I was near the point of heating up the headtube, when I tried the Pro Link.... it worked with ease!

BTW... proper tools always help.

Best part is its enviromentally friendly.
re: &@(# stuck lockring!ukiahb
Jul 28, 2003 6:30 PM
Maybe see if you can tighten the cog a little more w/ a chain whip...if you can it should relieve some of the pressure on the back side of the lockring and that may help...may also start the lockring turning clockwise as desired
Tried that, too.Humma Hah
Jul 29, 2003 6:11 AM
Pulled until a piece popped off the chainwhip. Nothing moved. But thanks for the suggestion.
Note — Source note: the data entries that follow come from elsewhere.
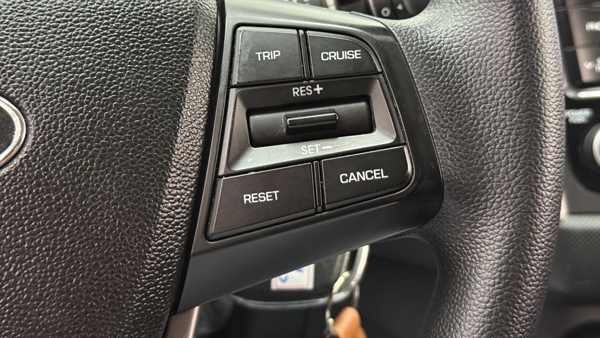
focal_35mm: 53
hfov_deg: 39.2
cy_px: 110
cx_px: 298
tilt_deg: -23.2
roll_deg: -1.1
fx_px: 843
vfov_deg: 22.5
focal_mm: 6.76
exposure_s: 1/30
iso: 640
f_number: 1.78
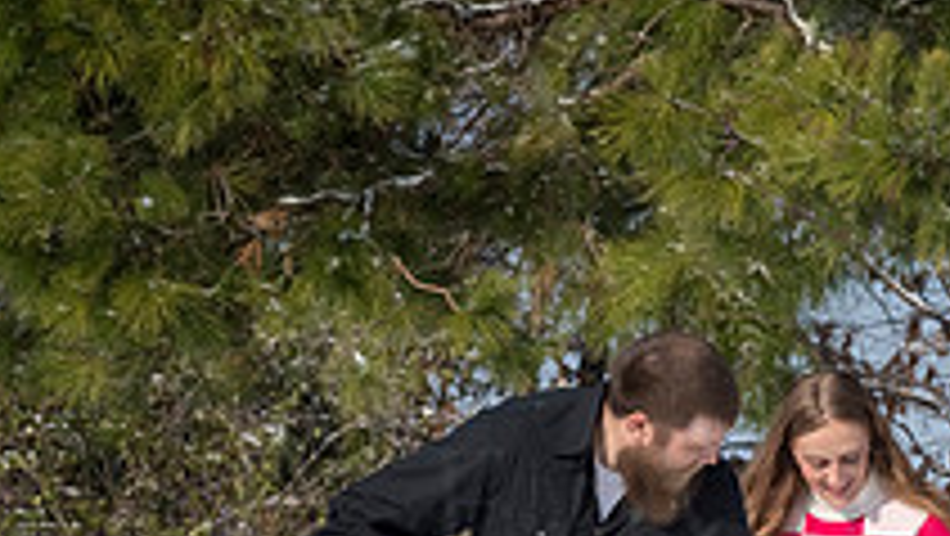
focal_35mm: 323
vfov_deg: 3.8
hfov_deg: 6.7
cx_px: 842
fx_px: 8142
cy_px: 723
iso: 640
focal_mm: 112
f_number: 16
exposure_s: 1/1000
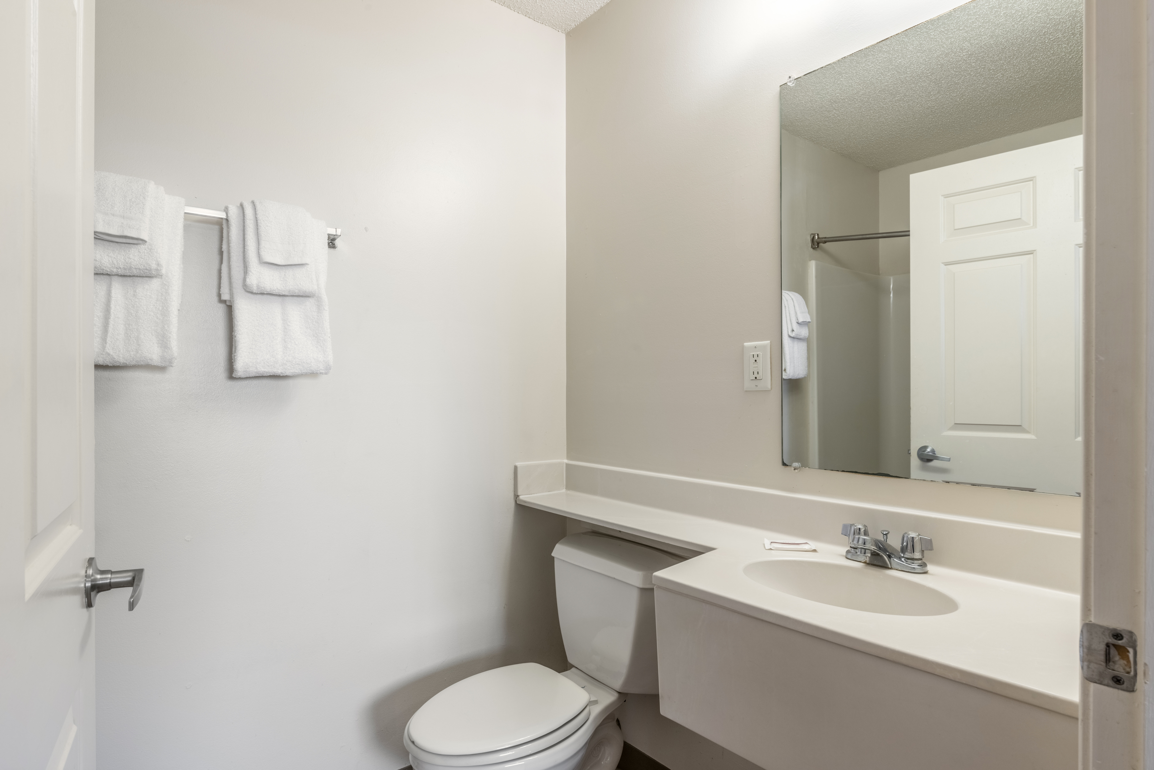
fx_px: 577
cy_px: 385
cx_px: 577
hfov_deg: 90.0
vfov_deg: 67.4
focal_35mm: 18
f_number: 11
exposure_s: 1/160
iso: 320
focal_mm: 18
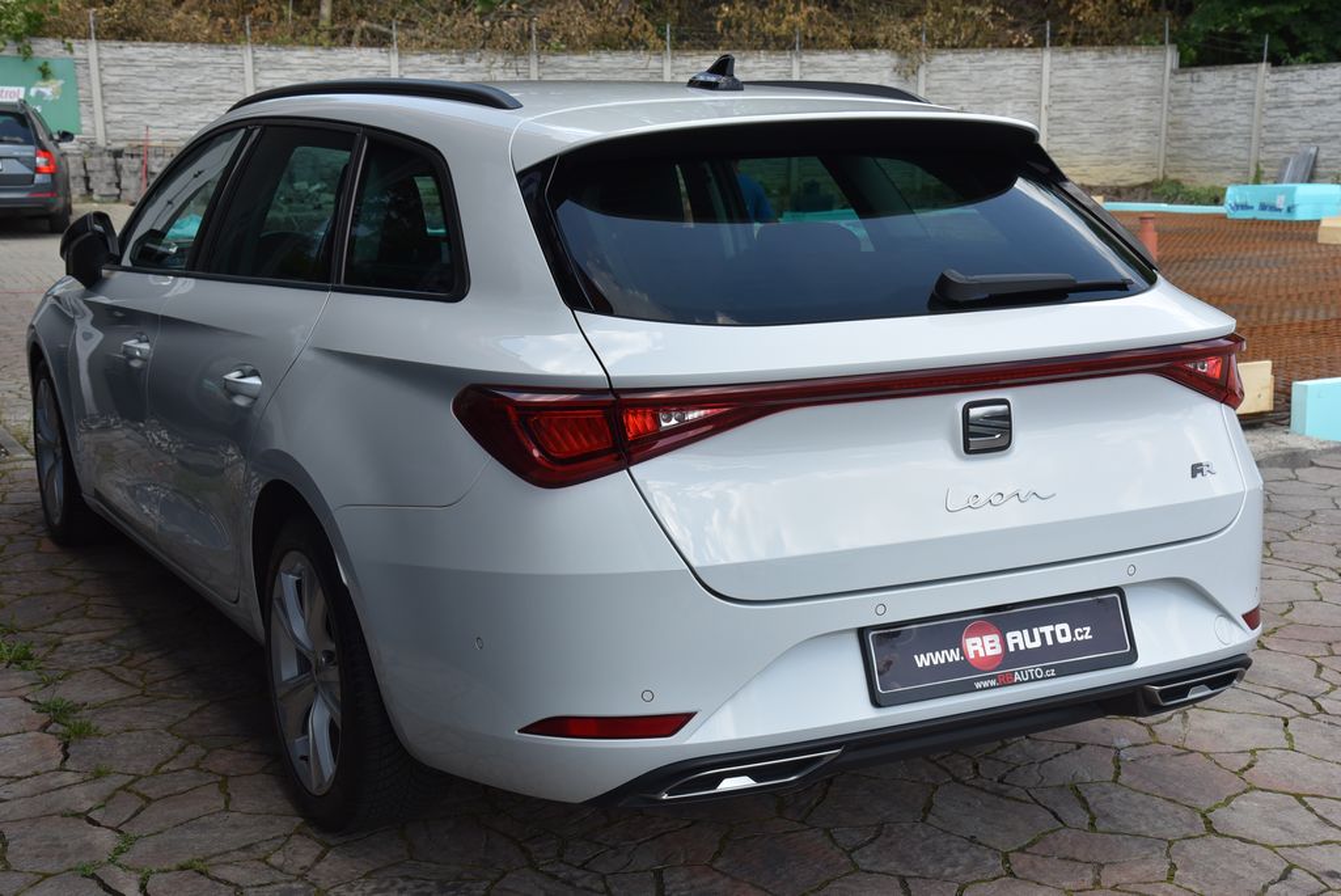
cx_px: 670
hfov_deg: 41.1
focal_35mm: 48
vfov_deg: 28.1
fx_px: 1789
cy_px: 448
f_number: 10
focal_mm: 48
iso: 500
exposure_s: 1/400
I gotta believe the sumbitch put red locktite on that thing, and that's the big reason it was for sale at the flea market. If that's the case, enough differential heat to break the glueline (dry ice on the hub, torch on the cog), followed by a long soak in acetone, ought to soften it up.
Jul 31, 2003 8:24 AM
didja ever get it off?
Today, I have 20 pounds of dry ice ...Humma Hah
Jul 31, 2003 8:41 AM
... tonight, its got one more chance to come off in one piece, and then I'm putting a diamond burr in the mototool.

It WILL come off.

I heard a snap when I tried heating it with the torch last weekend, but didn't want to get the ring and cog so hot that I damaged the heat-treatment. That approach SHOULD do the trick if I can get enough temperature difference between the hub and steel parts. The dry ice should give me another 120 degrees or so. I'll probably remove the axel and bearings and just fill the hub with dry ice, then heat the cog.
Did it work? nmelcameron
Aug 5, 2003 5:57 PM
Nope ...Humma Hah
Aug 7, 2003 9:58 AM
... my old coasterbrake might have held enough dry ice ... this hub would only hold about a teaspoon full.

It will succumb to the diamond tools this weekend. I'm done messing with it. No more Mr. Nice Guy.